Nessas conversas, eu digo, silenciosamente, para mim, que sei o significado de algumas das coisas que ela me conta. Mas secretamente. Ninguém, mas mesmo ninguém sabe. Nunca uma única palavra foi proferida por mim. Ela, segundo ele, sabe. Ele conta tudo à sua esposa, que por acaso é a minha mãe e se ela, a mãe não faz nada, como é que pode estar errado? Não pode. Mas eu não deixo de me sentir desconfortável. Se calhar a culpa é minha.
Passos. A meia hora passou. Eu não passo a meia hora entre o sonho e o pesadelo a pensar, mas eu hoje realmente não consegui dormir. Ainda foi à casa de banho, mas já está a caminho. Tudo acontece rápido, e previsivelmente, mas ao mesmo tempo parece que está activado o slow motion da cena. Assim que ouço a porta abrir, fecho os olhos, e finjo que estou a dormir. É a minha técnica para que ele chegue, deite e durma também. E assim não é um pesadelo. Apenas um sonho muito mau. A roupa interior ficou para trás. A dele, porque a minha está colada ao meu corpo, a tentar proteger-me. Um calafrio percorre-me a espinha. Ele levanta os cobertores e faz frio. E eu encolho-me, antevendo tudo o que vai acontecer. Parece que no meu corpo tudo se prepara, quase que sinto as reacções químicas da coisa, para receber aquilo. Sinto uma mão a passear sobre o meu peito, e um corpo cavernoso por detrás. E fico quieta, petrificada.
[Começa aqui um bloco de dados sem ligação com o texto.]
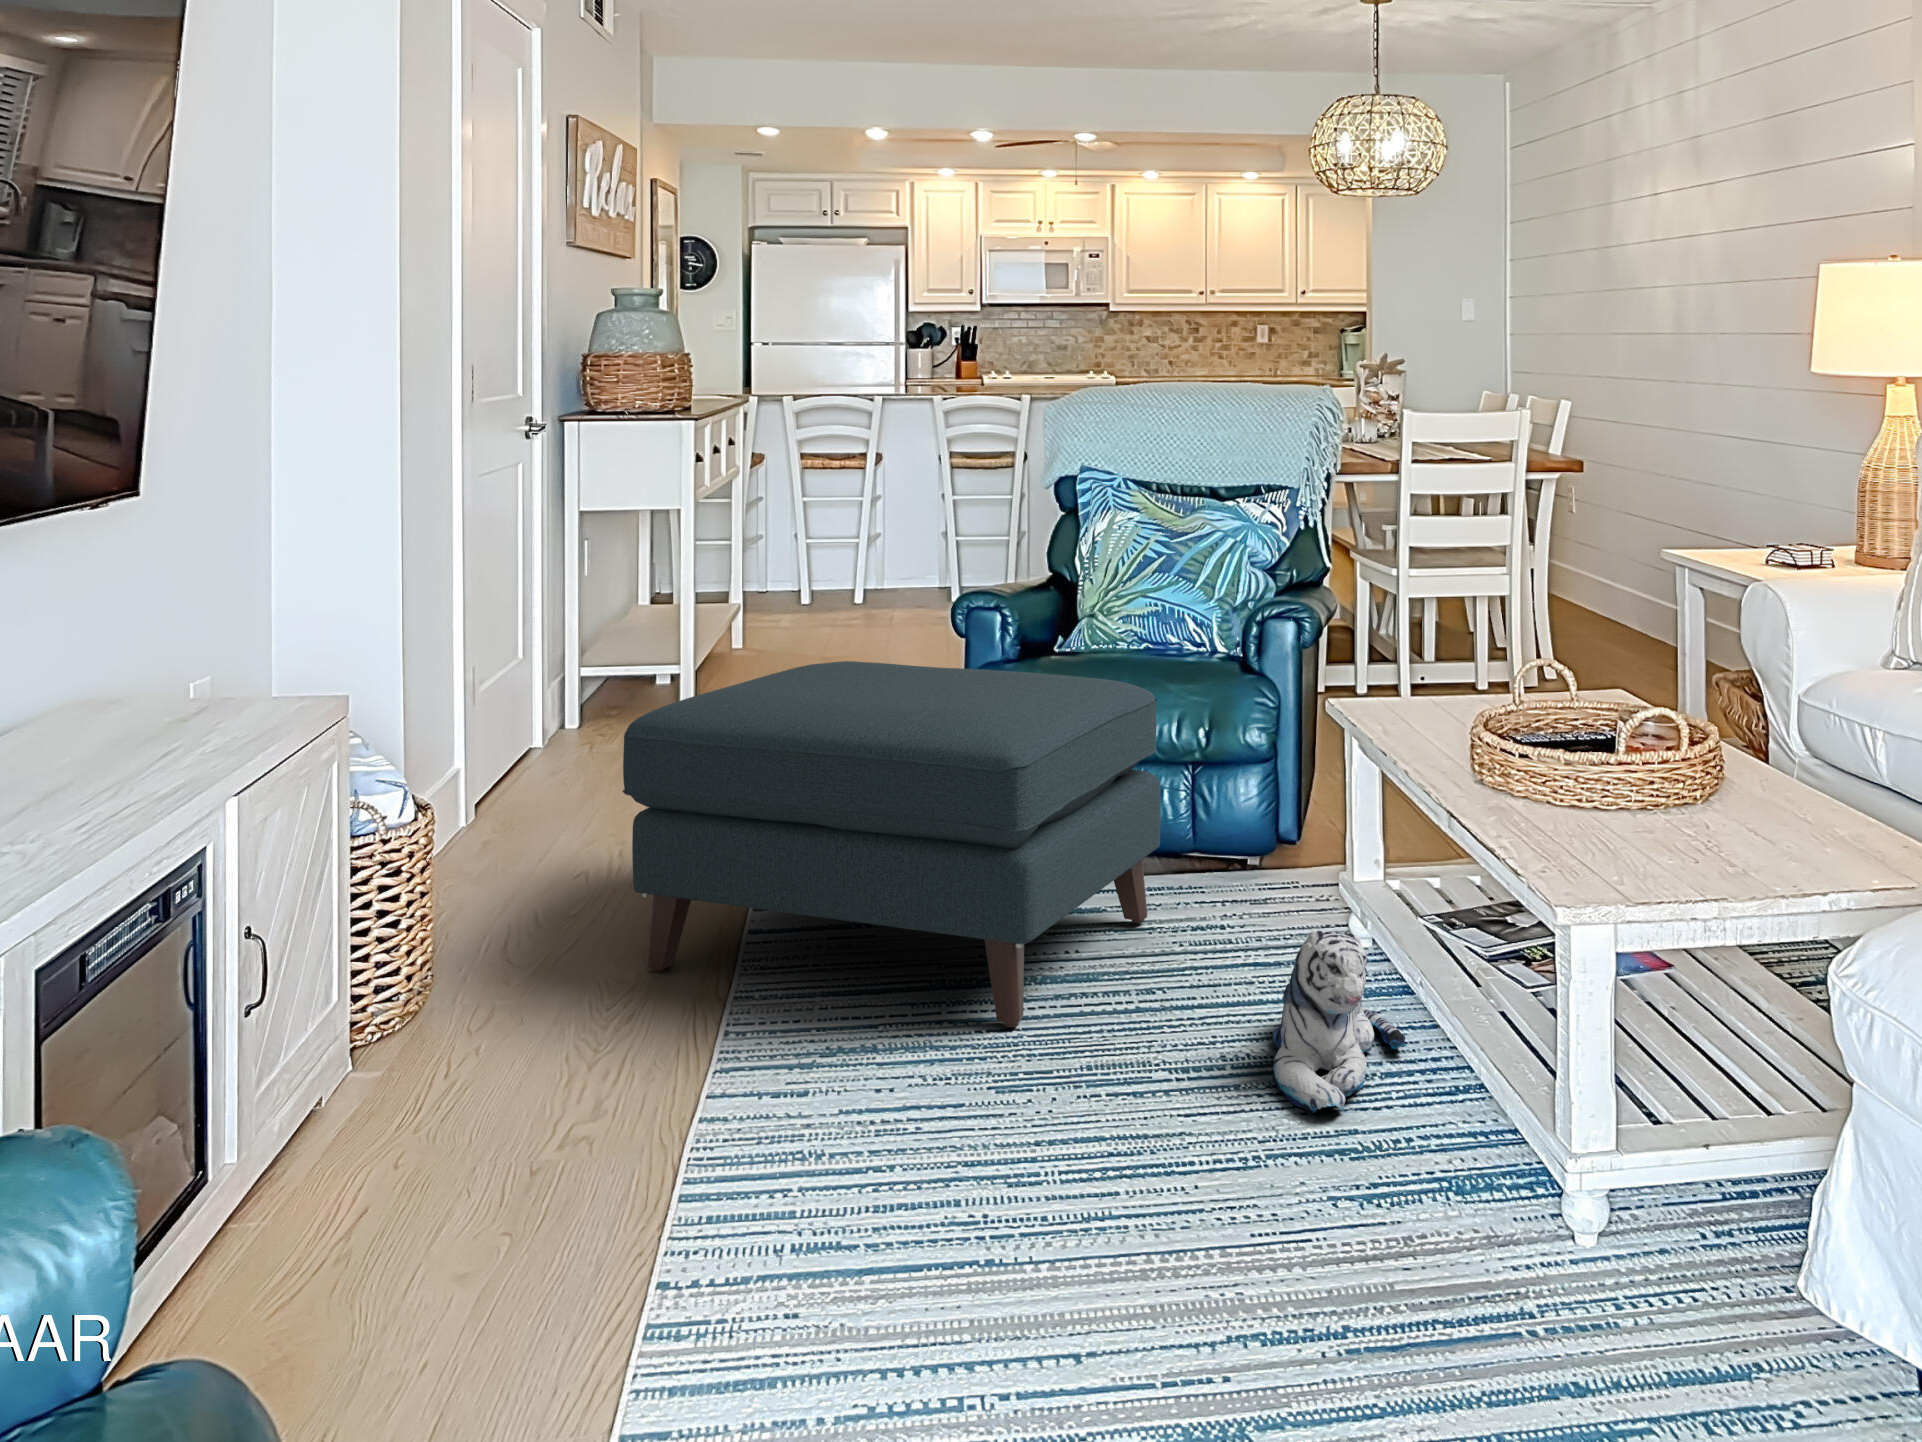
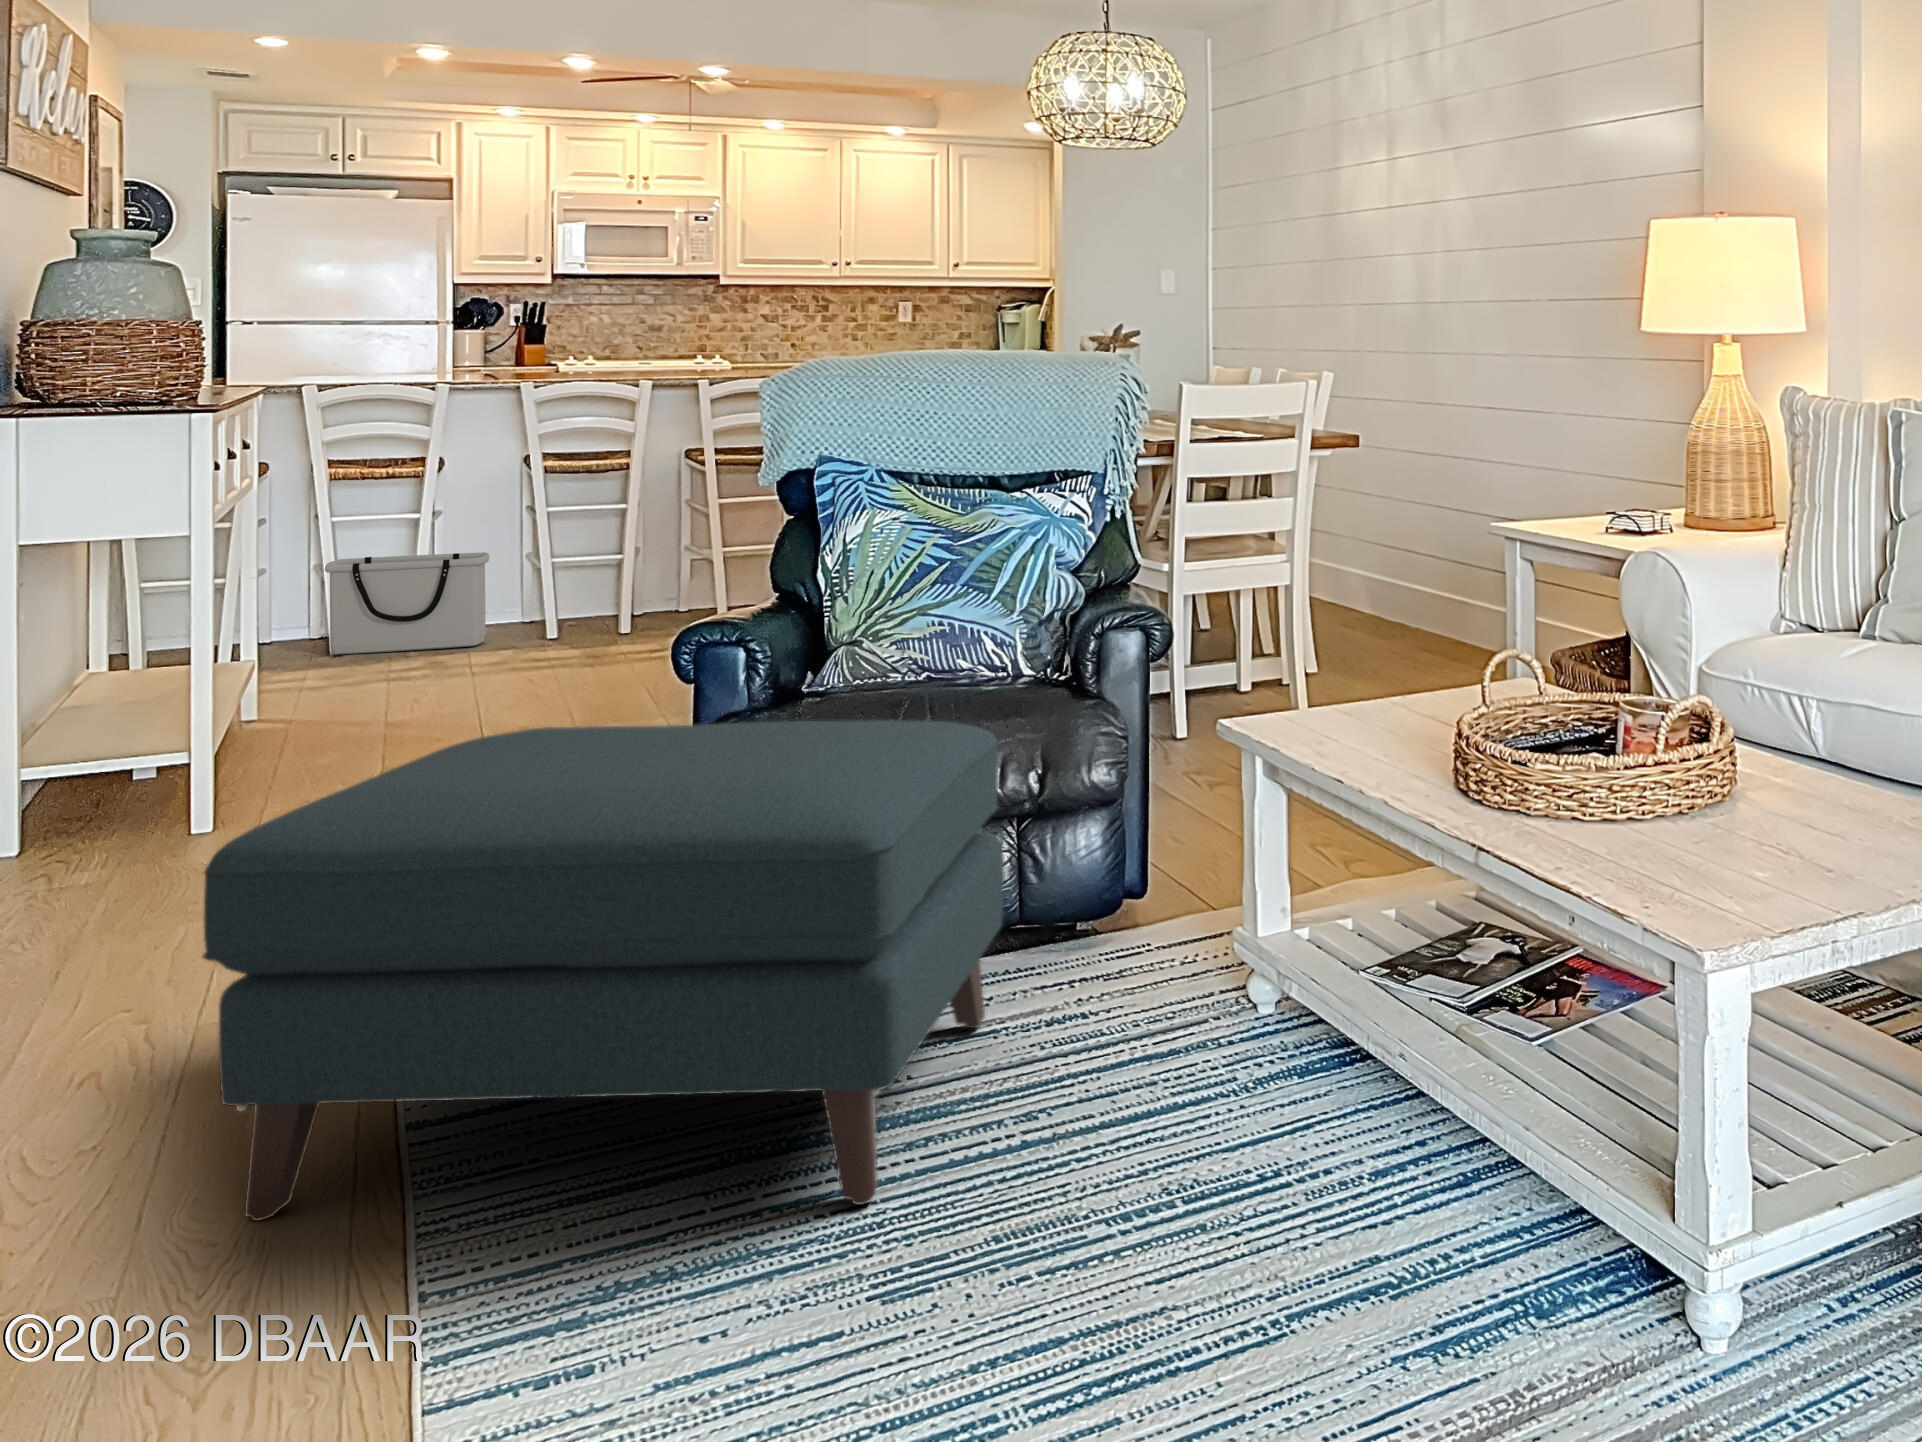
storage bin: none [807,529,918,603] -> present [325,552,489,655]
plush toy: present [1271,930,1406,1113] -> none [1217,1008,1387,1246]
Resulta. Ele adormeceu e ainda que eu não me possa mexer, pelo menos mais não há.
Fico, agora sim meia hora à espera que o despertador toque. Mas ao contrário da meia hora de antes... Agora anseio por libertar-me desta prisão, e deste abraço que todos os dias me esmaga um bocadinho mais."
Ao ver aqueles pequenos e mágicos seres correrem-lhe para as pernas, e abraçá-la, sentiu o mundo suspenso. Se a Vida fosse aqueles pequenos Magos, ela ficaria. Mas fez o maior esforço do mundo para que este abraço fosse a única coisa que viesse alguma vez a recordar. Ao olhar para cima, para o mundo em que estava inserida, estavam uns olhos interrogantes. "Estás bem? Tens a certeza que é isto? Que estás feliz?" "Sim. Absolutamente sim!", respondeu, fazendo um sorriso desmesuradamente grande, em comparação à pequenez da sua alma.
Saiu com a Alma em sangue. Não se importava. A alma sangrava, mas ela já não sentia.
MENTIRA!
Alguém, no meio de abraços, falsas lágrimas e falsos sorrisos lhe perguntou se não se despediria dela. "Não". Era a ela quem mais queria esquecer. Tinha-a matado, naquele dia, há anos atrás no enterro da sua amada avó. Tinha-a apunhalado tantas vezes quantas ela a fez chorar, ou golpear-se a si mesma.E agora não queria saber dela. Para ela, tinha morrido.
Sentou-se, confortavelmente no banco do condutor, saboreando (não saboreando) aquela partida.
Horas de condução, sem parar, sem comer, sem dormir. Placas e placas a indicar o caminho que ela automaticamente percorria. Músicas e músicas que ouvia sem ouvir.
Na sua alma aquilo dormia, profundamente, num sono incómodo, mas esquecido. Tinha tentado arrancar aquilo de dentro de si, aquele monstro, mas não conseguiu. Existia como desde quase sempre tinha existido, estava lá.
Olhou o banco ao lado. A navalha que sempre trazia. Fez uma paragem brusca, na estrada, junto ao mar.
Com a navalha na mão, foi golpeando, num gesto já conhecido, cada centímetro da sua pele.